(Records from a data source)
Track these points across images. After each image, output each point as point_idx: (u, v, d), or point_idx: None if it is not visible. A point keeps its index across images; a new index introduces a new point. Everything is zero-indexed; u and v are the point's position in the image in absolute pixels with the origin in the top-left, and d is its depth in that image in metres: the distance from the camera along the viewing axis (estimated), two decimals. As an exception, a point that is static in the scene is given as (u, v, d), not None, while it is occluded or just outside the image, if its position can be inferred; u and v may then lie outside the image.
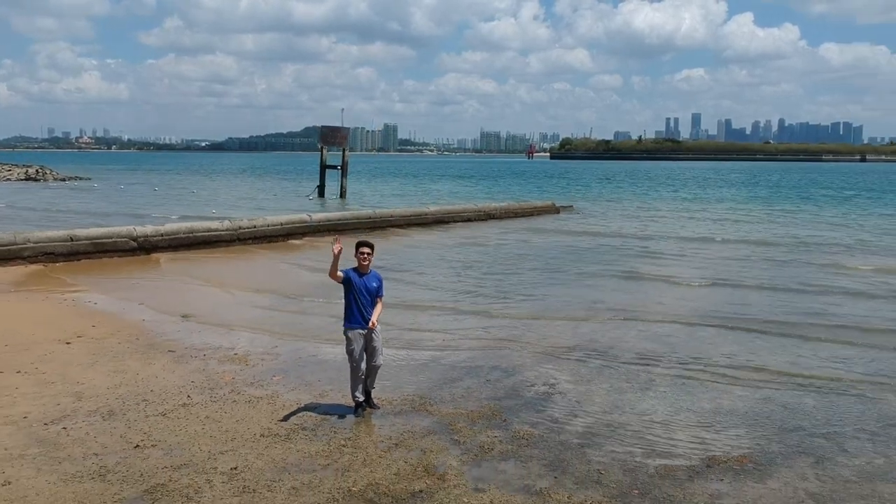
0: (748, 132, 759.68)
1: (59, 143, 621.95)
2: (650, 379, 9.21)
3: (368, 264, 7.85)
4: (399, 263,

* _Prompt_
The answer is the full set of records printed exactly, less the pictures.

* _Completed task_
Track these points across images. After each image, output each point as point_idx: (u, v, d), or point_idx: None if it is not visible. A point keeps its index across images; a new index introduces a new point. Everything is zero-indexed; u and v are the point's position in the image in absolute pixels with the origin in the top-left, and d is its depth in that image in metres: the distance from the camera along the viewing axis (estimated), two decimals. As an exception, a point that is static in the scene is given as (u, v, d), not None, while it is occluded or just outside the image, if its position can be inferred; u and v may then lie outside the image.
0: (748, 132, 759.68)
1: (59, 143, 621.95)
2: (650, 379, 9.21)
3: (368, 264, 7.85)
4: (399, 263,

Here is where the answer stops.